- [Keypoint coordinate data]
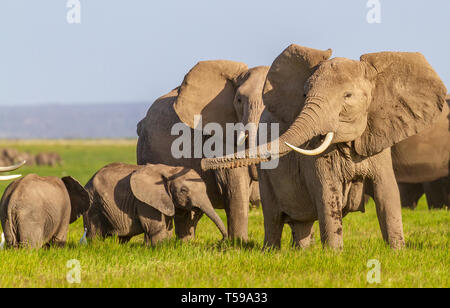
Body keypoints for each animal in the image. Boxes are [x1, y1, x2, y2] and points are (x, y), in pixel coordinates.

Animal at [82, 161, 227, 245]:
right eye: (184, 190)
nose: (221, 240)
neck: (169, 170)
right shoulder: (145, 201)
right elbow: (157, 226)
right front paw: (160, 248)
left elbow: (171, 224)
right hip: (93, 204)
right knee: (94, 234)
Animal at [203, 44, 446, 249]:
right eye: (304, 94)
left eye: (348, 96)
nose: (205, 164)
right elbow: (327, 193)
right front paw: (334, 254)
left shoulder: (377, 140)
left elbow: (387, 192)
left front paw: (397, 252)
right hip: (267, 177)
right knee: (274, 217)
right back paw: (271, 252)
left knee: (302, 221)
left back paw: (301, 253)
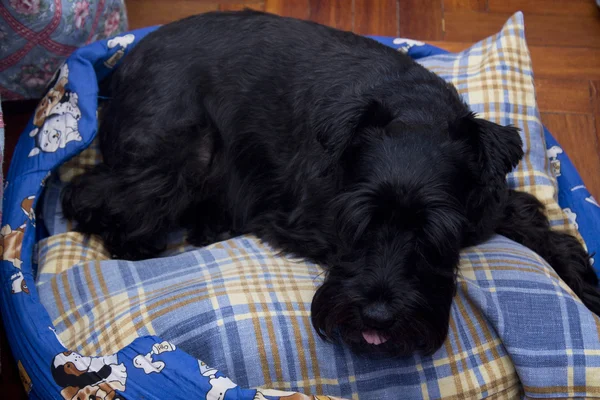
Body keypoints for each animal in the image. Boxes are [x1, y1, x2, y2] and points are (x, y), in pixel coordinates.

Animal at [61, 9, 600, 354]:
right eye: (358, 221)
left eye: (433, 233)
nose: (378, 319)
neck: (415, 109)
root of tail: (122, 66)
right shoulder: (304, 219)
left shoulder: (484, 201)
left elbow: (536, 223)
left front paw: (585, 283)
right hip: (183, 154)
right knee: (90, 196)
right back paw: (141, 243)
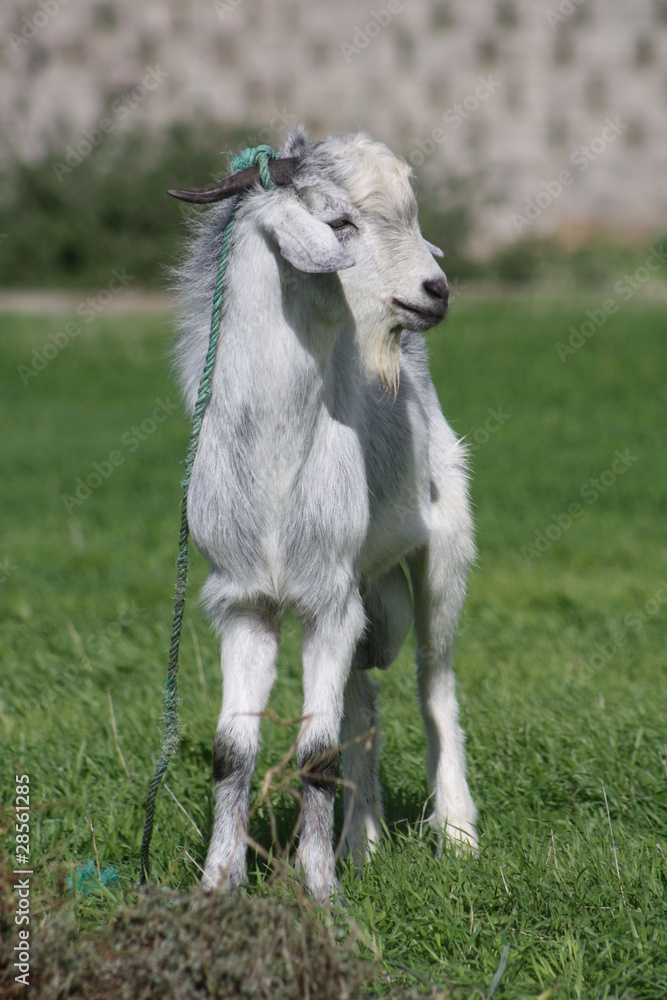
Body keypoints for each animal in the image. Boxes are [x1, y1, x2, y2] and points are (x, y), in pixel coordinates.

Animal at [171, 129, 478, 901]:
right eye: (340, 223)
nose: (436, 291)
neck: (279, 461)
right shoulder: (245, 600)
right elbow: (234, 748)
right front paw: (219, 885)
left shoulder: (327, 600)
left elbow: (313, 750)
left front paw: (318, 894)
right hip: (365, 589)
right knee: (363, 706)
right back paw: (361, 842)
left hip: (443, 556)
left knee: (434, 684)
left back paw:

- [What to produce]
Give the data above again, exactly and completely. No pictures go in.

- [Completed exercise]
Body keypoints for each animal in the image. Boxes are [x1, y1, x2, y2] and points are (x, y), in pixel coordinates.

Animal at [82, 161, 227, 245]:
right eye: (184, 190)
nose: (221, 240)
neck: (169, 170)
right shoulder: (145, 201)
right elbow: (157, 226)
right front paw: (160, 248)
left elbow: (171, 224)
right hip: (93, 204)
right knee: (94, 234)
Animal at [203, 44, 446, 249]:
right eye: (304, 94)
left eye: (348, 96)
nose: (205, 164)
right elbow: (327, 193)
right front paw: (334, 254)
left shoulder: (377, 140)
left elbow: (387, 192)
left front paw: (397, 252)
right hip: (267, 177)
right knee: (274, 217)
right back paw: (271, 252)
left knee: (302, 221)
left back paw: (301, 253)
Body keypoints for each animal in the image. Boxes are [x1, y1, x2, y2] and points are (x, y), in pixel coordinates.

Animal at [61, 9, 600, 354]:
right eye: (358, 221)
left eye: (433, 233)
nose: (378, 319)
neck: (415, 109)
root of tail: (122, 66)
right shoulder: (304, 219)
left shoulder: (484, 201)
left elbow: (536, 223)
left front paw: (585, 283)
right hip: (183, 154)
right knee: (90, 196)
right back paw: (141, 243)
Body keypoints for each animal in the image. Boxes are [x1, y1, x2, y2] and points are (x, y), in pixel coordinates.

Animal at [171, 129, 478, 901]:
right eye: (340, 223)
nose: (436, 291)
neck: (279, 461)
right shoulder: (245, 600)
right elbow: (234, 748)
right front paw: (219, 885)
left shoulder: (327, 600)
left elbow: (313, 750)
left front paw: (318, 894)
right hip: (365, 589)
right knee: (363, 706)
right back paw: (361, 842)
left hip: (443, 556)
left knee: (434, 684)
left back paw:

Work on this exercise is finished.